TASK TO CARRY OUT
Reproduce every line of the data below unchanged, leaving the pictures out.
━━ ENTRIES SUPPLIED ━━
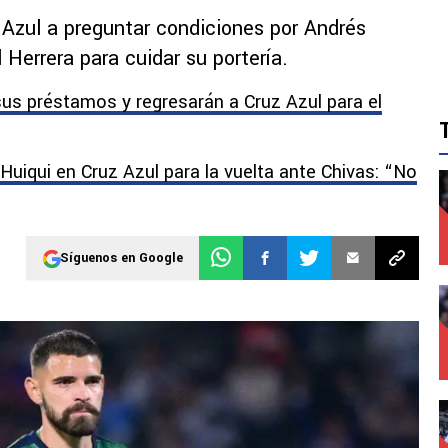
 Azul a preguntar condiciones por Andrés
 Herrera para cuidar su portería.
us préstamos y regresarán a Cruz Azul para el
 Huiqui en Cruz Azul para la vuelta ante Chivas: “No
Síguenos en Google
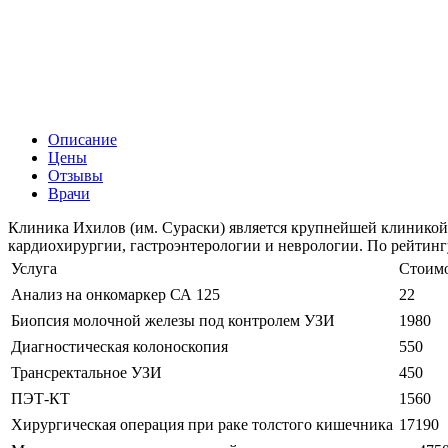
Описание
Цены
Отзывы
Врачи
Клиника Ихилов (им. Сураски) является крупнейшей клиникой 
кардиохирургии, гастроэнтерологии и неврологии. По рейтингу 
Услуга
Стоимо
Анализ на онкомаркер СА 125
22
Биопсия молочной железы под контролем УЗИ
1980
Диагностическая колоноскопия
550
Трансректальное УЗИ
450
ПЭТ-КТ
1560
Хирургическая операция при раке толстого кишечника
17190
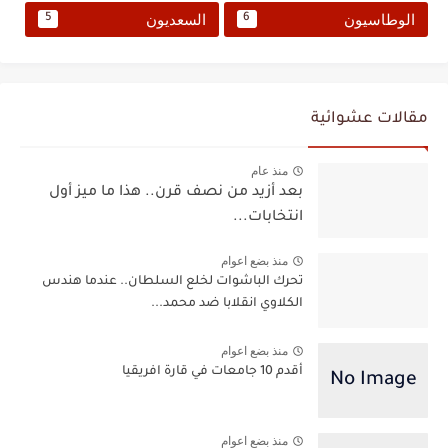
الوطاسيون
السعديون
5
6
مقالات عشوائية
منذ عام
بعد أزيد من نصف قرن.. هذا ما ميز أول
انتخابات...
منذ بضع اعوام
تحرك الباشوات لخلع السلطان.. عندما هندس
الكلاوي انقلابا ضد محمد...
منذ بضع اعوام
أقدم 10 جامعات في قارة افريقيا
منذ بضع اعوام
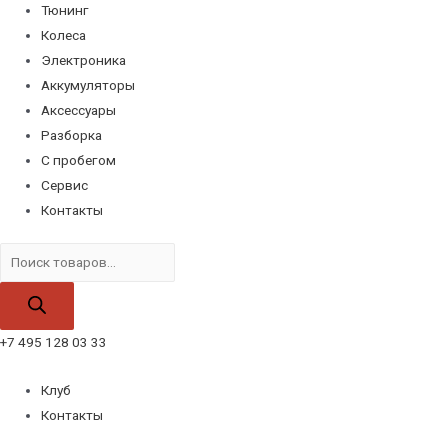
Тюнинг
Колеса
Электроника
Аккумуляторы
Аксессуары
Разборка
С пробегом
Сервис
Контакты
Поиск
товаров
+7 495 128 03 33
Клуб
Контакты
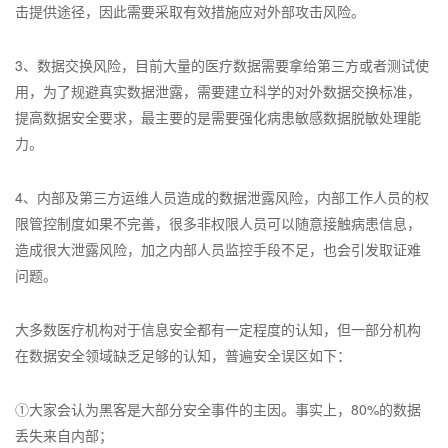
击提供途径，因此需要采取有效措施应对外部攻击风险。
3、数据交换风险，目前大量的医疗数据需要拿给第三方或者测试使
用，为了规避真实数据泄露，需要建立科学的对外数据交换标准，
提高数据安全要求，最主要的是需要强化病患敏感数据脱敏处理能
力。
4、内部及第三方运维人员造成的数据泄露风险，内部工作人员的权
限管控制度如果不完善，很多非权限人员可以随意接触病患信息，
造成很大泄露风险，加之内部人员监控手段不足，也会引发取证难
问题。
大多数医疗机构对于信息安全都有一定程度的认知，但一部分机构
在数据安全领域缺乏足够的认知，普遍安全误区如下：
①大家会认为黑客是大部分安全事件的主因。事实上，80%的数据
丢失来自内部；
━━━
OUTPUT OF THE EXERCISE
 Azul a preguntar condiciones por Andrés
 Herrera para cuidar su portería.
us préstamos y regresarán a Cruz Azul para el
 Huiqui en Cruz Azul para la vuelta ante Chivas: “No
Síguenos en Google
Описание
Цены
Отзывы
Врачи
Клиника Ихилов (им. Сураски) является крупнейшей клиникой 
кардиохирургии, гастроэнтерологии и неврологии. По рейтингу 
Услуга
Стоимо
Анализ на онкомаркер СА 125
22
Биопсия молочной железы под контролем УЗИ
1980
Диагностическая колоноскопия
550
Трансректальное УЗИ
450
ПЭТ-КТ
1560
Хирургическая операция при раке толстого кишечника
17190
الوطاسيون
السعديون
5
6
مقالات عشوائية
منذ عام
بعد أزيد من نصف قرن.. هذا ما ميز أول
انتخابات...
منذ بضع اعوام
تحرك الباشوات لخلع السلطان.. عندما هندس
الكلاوي انقلابا ضد محمد...
منذ بضع اعوام
أقدم 10 جامعات في قارة افريقيا
منذ بضع اعوام
Тюнинг
Колеса
Электроника
Аккумуляторы
Аксессуары
Разборка
С пробегом
Сервис
Контакты
Поиск
товаров
+7 495 128 03 33
Клуб
Контакты
击提供途径，因此需要采取有效措施应对外部攻击风险。
3、数据交换风险，目前大量的医疗数据需要拿给第三方或者测试使
用，为了规避真实数据泄露，需要建立科学的对外数据交换标准，
提高数据安全要求，最主要的是需要强化病患敏感数据脱敏处理能
力。
4、内部及第三方运维人员造成的数据泄露风险，内部工作人员的权
限管控制度如果不完善，很多非权限人员可以随意接触病患信息，
造成很大泄露风险，加之内部人员监控手段不足，也会引发取证难
问题。
大多数医疗机构对于信息安全都有一定程度的认知，但一部分机构
在数据安全领域缺乏足够的认知，普遍安全误区如下：
①大家会认为黑客是大部分安全事件的主因。事实上，80%的数据
丢失来自内部；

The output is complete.